ISLAMABAD: The intensification of demand for rice from all regions of the world, except Asia, is expected to benefit Pakistan to register strong rebounds in 2022, the Food and Agriculture Organisation (FAO) of the United Nations says in its report on ‘World Food Outlook’.

The international trade in rice is anticipated to expand for the third consecutive year in 2022, with volumes exchanged across the world forecast at 53.1 million tonnes — three per cent higher than the 2021 peak.

The report says this may benefit shipments from Brazil, China, Pakistan, Uruguay and especially Thailand. India is predicted to remain the world’s largest rice exporter, report says.

In Pakistan, the record high output of rice stood at 9.323 million tonnes during 2020-21 — higher by 10.7 per cent than previous year’s production of 8.420 million tonnes. Official statistics showed that from the last couple of years, area under rice cultivation is witnessing a rising trend. As domestic rice production exceeds domestic annual requirement, the country often has exportable surplus.

Country produced 9.3m tonnes of rice in 2020-21 against 8.4m tonnes in 2019-20

FAO’s biannual report, released last week, says total rice utilisation in 2022-23 is pegged at 522 million tonnes, only slightly above the 2021-22 high, as another sturdy expansion in food intake is forecast to be mostly outweighed by declines in non-food uses. To meet this forecast volume of use, global rice inventories would need to be drawn down, albeit by a small volume of 0.8 million tonnes.

This would place world rice stocks at 191.6 million tonnes, their second highest level on record, largely due to accumulations in China (mainland) and India. International rice prices have risen steadily since the beginning of 2022 amid strong import demand and supply constraints in the Japonica and fragrant segments.

The 2022 season is by now well-advanced south of the equator, where harvests of the first or sole crop of the season have wrapped up, while in the northern hemisphere, sowings of 2022 crops have just begun. Although much will depend on weather patterns, especially in the context of the lingering La Niña conditions, FAO pegs its preliminary forecast for world rice production in 2022 at 519.5 million tonnes (milled basis), implying a minor (1.4 million tonnes) fall from the 2021 record-high and the second largest harvest on record.

Asia, the world’s rice bowl, is expected to sustain this generally positive result. Prospects for the region are bolstered by forecasts of generally normal monsoon rains. In addition, although hikes in the prices of alternate crops are exposing the sector to more intense competition for land this season, Asian paddy plantings are seen as remaining largely unscathed as the strategic role of rice in food security provides the sector with strong government assistance.

Limited availabilities of water for irrigation cloud the outlook for Iraq, Iran, Pakistan, with output also seen falling in South Korea and Japan.
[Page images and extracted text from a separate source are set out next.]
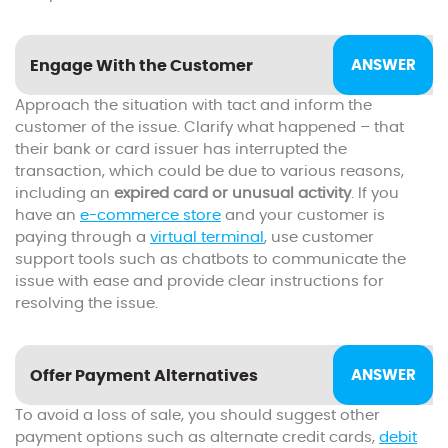
Engage With the Customer
Approach the situation with tact and inform the
customer of the issue. Clarify what happened – that
their bank or card issuer has interrupted the
transaction, which could be due to various reasons,
including an
expired card or unusual activity
. If you
have an
e-commerce store
and your customer is
paying through a
virtual terminal
, use customer
support tools such as chatbots to communicate the
issue with ease and provide clear instructions for
resolving the issue.
Offer Payment Alternatives
To avoid a loss of sale, you should suggest other
payment options such as alternate credit cards,
debit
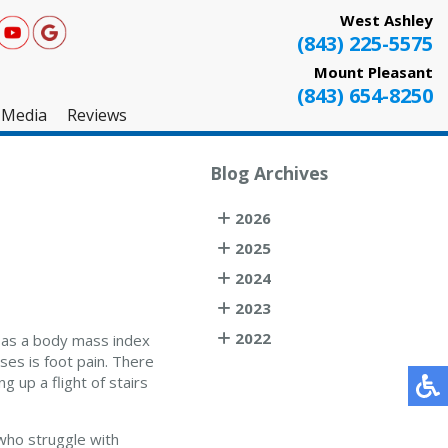
West Ashley
(843) 225-5575
Mount Pleasant
(843) 654-8250
Media
Reviews
West Ashley
Blog Archives
Mount Pleasant
2026
Testimonials
2025
2024
2023
2022
d as a body mass index
es is foot pain. There
 up a flight of stairs
who struggle with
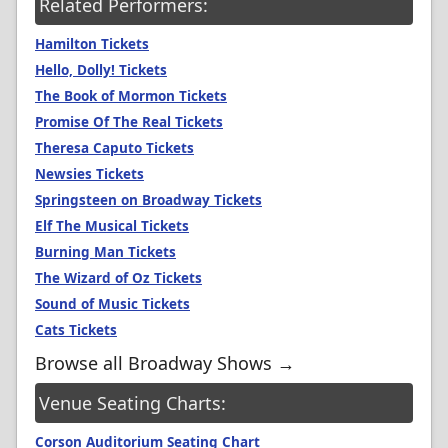
Related Performers:
Hamilton Tickets
Hello, Dolly! Tickets
The Book of Mormon Tickets
Promise Of The Real Tickets
Theresa Caputo Tickets
Newsies Tickets
Springsteen on Broadway Tickets
Elf The Musical Tickets
Burning Man Tickets
The Wizard of Oz Tickets
Sound of Music Tickets
Cats Tickets
Browse all Broadway Shows →
Venue Seating Charts:
Corson Auditorium Seating Chart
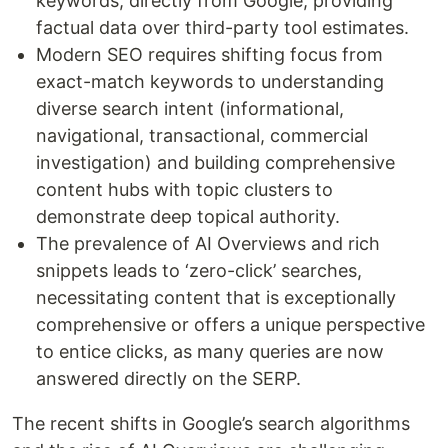
keywords, directly from Google, providing
factual data over third-party tool estimates.
Modern SEO requires shifting focus from
exact-match keywords to understanding
diverse search intent (informational,
navigational, transactional, commercial
investigation) and building comprehensive
content hubs with topic clusters to
demonstrate deep topical authority.
The prevalence of AI Overviews and rich
snippets leads to ‘zero-click’ searches,
necessitating content that is exceptionally
comprehensive or offers a unique perspective
to entice clicks, as many queries are now
answered directly on the SERP.
The recent shifts in Google’s search algorithms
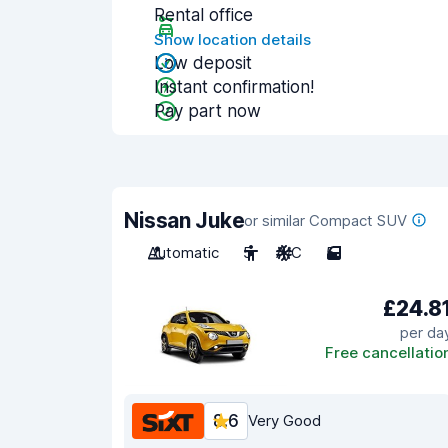
Rental office
Show location details
Low deposit
Instant confirmation!
Pay part now
Nissan Juke
or similar Compact SUV
Automatic
5
A/C
5
£24.8
per da
Free cancellatio
8.6
Very Good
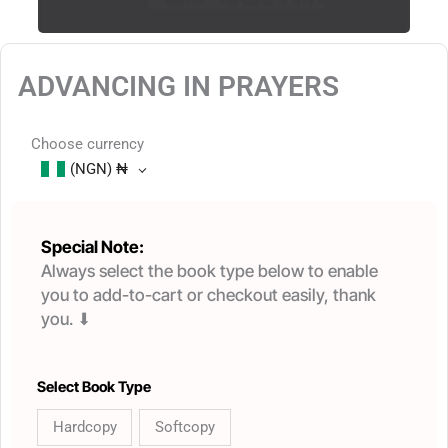
ADVANCING IN PRAYERS
Choose currency
(NGN)
₦
Special Note:
Always select the book type below to enable
you to add-to-cart or checkout easily, thank
you. ⬇
ADVANCING
Select Book Type
IN
Hardcopy
Softcopy
PRAYERS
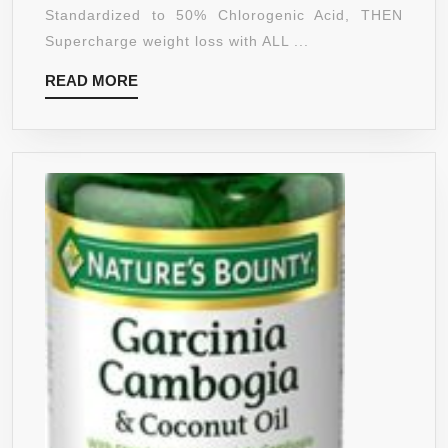
CAMBOGIA
Standardized to 50% Chlorogenic Acid, THEN
EXTRACT
Supercharge weight loss with ALL ...
–
READ
READ MORE
NOW
MORE
SOLD
TOGETHER
AS
A
SUPER
WEIGHT
LOSS
BUNDLE.
FIRST:
BURN
FAT
&
SUGAR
Yet, the largest absolute Asian output contractions are forecast to take place in Sri Lanka and Myanmar, where scarce and inaccessible inputs, on the backdrop of broader economic constraints, weigh heavily on production prospects this year.

According to the outlook, world rice utilisation has expanded at an accelerated annual rate of close to two per cent since 2020-21, as expansions in state assistance programmes are helping vulnerable consumers cope with the impact of the pandemic coincided with a revival in the use of rice for animal feed. Early expectations for the 2022-23 season, however, point to a somewhat altered rice consumption landscape. Total rice utilisation is forecast to exceed its 2021-22 record volume by a small margin of 0.2 per cent (1.0 million tonnes) to reach 522.0m tonnes (milled basis).

The report says that global food import bill is on course to hit a new record of $1.8 trillion this year, but higher prices and transport costs rather than volumes account for the bulk of the expected increase. The global food import bill is projected to rise by $51 billion from 2021, of which $49bn reflects higher prices. “These are alarming signs from a food security perspective, indicating that importers will find it difficult to finance rising international costs, potentially heralding an end of their resilience to higher prices,” the report notes.